> [Task objective]: From the entries below, output the line with "more granular than that." and each following line up to and including the line with "drinks tend to be gentler on your gut and can", exactly as written.
○ ○ ○
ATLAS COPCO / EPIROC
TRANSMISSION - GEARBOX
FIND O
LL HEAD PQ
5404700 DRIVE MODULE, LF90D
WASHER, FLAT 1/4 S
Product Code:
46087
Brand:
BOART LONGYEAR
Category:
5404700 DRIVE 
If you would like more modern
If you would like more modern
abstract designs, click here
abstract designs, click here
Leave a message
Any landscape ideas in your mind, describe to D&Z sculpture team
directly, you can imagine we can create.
○ ○ ○
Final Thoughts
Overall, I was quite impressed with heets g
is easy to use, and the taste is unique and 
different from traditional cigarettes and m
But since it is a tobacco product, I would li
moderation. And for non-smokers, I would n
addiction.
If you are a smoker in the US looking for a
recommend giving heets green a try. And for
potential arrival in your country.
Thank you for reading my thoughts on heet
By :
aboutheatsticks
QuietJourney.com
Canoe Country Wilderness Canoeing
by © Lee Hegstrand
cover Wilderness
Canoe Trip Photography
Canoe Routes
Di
○ ○ ○
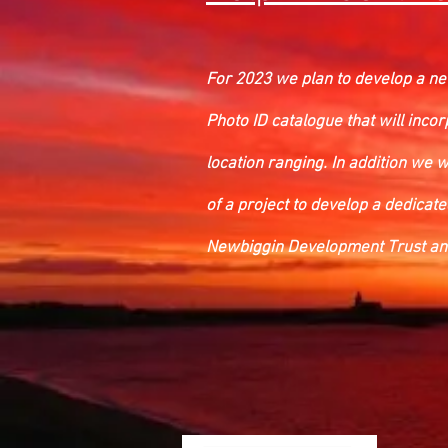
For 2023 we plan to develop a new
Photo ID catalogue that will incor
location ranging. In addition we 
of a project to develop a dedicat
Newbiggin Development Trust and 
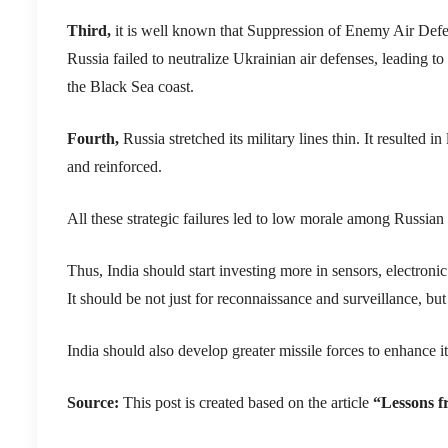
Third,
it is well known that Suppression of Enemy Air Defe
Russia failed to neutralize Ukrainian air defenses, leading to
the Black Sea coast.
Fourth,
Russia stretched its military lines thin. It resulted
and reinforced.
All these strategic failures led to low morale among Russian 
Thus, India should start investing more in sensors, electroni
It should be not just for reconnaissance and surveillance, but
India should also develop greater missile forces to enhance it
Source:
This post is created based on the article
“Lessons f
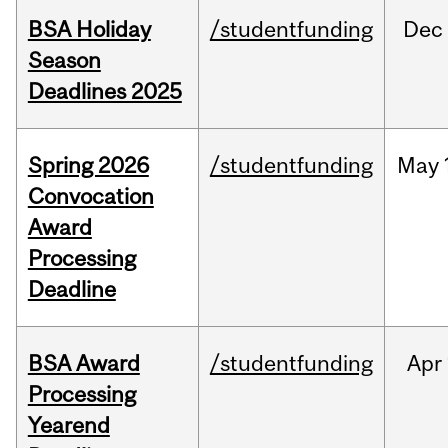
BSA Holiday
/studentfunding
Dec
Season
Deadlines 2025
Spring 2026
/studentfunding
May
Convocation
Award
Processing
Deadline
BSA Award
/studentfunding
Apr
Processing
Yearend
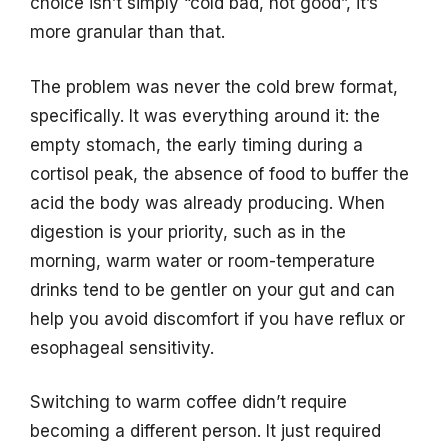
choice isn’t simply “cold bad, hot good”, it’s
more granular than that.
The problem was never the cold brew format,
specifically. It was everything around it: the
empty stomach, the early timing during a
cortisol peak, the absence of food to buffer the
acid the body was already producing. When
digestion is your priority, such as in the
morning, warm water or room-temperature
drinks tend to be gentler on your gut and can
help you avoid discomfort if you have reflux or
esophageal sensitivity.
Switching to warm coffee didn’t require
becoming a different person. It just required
○ ○ ○
> [Response]:
more granular than that.
The problem was never the cold brew format,
specifically. It was everything around it: the
empty stomach, the early timing during a
cortisol peak, the absence of food to buffer the
acid the body was already producing. When
digestion is your priority, such as in the
morning, warm water or room-temperature
drinks tend to be gentler on your gut and can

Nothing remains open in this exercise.